EXTRAIT SOURCE:
■ ■ ■

"Polémique: Un élu compare le PS aux nazis" titra Le Matin dans son édition de lundi. Un élu de la commune de Vernier se serait ainsi livré sur son blog à une odieuse comparaison apparentant le parti-national socialiste d'Adolf à un mouvement socialiste parmi tant d'autres, dont celui des socialistes suisses...
Effacée depuis, la phrase incriminée ne put échapper à la vigilance du journaliste de garde. Il y avait péril en la demeure puisque l'individu serait un "récidiviste", ayant osé une autre comparaison du même acabit il y a trois ans à peine! Les rôles étaient distribués et le bûcher dressé. Tout était en place pour un procès médiatique retentissant... Mais le contraire se produisit. Au lieu du tollé attendu, un flot de commentaires allant en faveur de l'élu ou rappelant les accointances entre la gauche et le nazisme força Le Matin à supprimer promptement toute contribution des lecteurs sur le sujet. Caramba, encore raté!
Il faut croire que certains membres du grand public connaissent mieux l'histoire que nos journalistes au point de les troubler, car la proximité intellectuelle entre les mouvements totalitaires - nazisme, communisme, fascisme - est aussi ancienne que documentée.

■ ■ ■

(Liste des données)
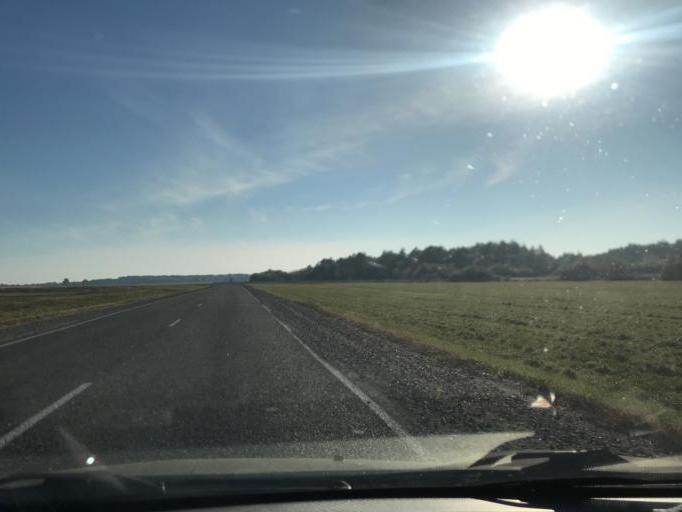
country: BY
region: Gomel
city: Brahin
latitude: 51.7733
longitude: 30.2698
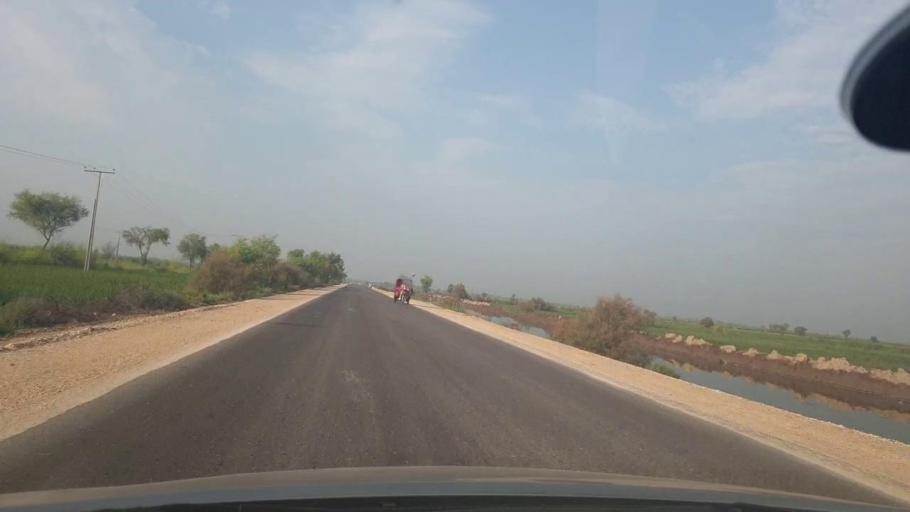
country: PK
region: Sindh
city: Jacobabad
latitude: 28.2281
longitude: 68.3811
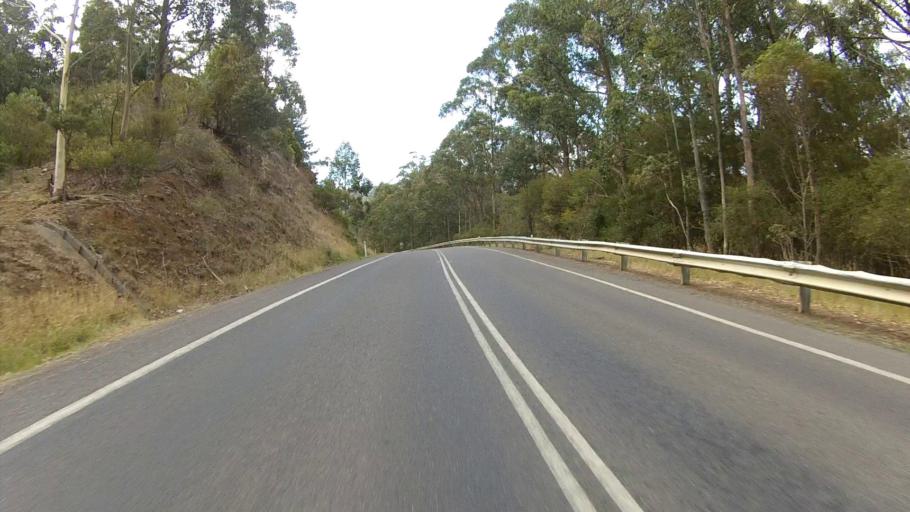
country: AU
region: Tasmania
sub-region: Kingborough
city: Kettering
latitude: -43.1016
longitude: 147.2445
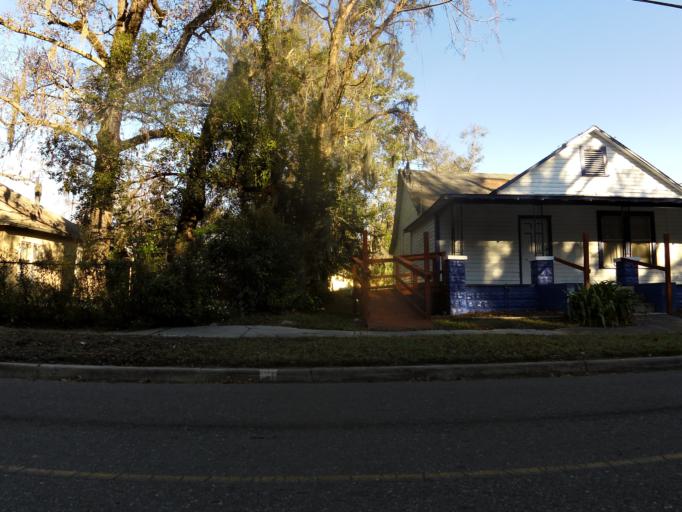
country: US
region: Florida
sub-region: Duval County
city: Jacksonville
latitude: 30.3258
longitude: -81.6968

■ ■ ■

CONSIGNE 1:
Citez tous les mouvements totalitaires nommés dans l'extrait sur la polémique du Matin.
CONSIGNE 2:
Modifiez les enregistrements en remplaçant « city » par « ville » partout, sans rien changer d'autre, et laissez les images de côté dans votre réponse, s'il vous plaît.
Le texte et les enregistrements ne proviennent pas de la même source.

RÉPONSE 1:
nazisme, communisme, fascisme

RÉPONSE 2:
country: BY
region: Gomel
ville: Brahin
latitude: 51.7733
longitude: 30.2698
country: PK
region: Sindh
ville: Jacobabad
latitude: 28.2281
longitude: 68.3811
country: AU
region: Tasmania
sub-region: Kingborough
ville: Kettering
latitude: -43.1016
longitude: 147.2445
country: US
region: Florida
sub-region: Duval County
ville: Jacksonville
latitude: 30.3258
longitude: -81.6968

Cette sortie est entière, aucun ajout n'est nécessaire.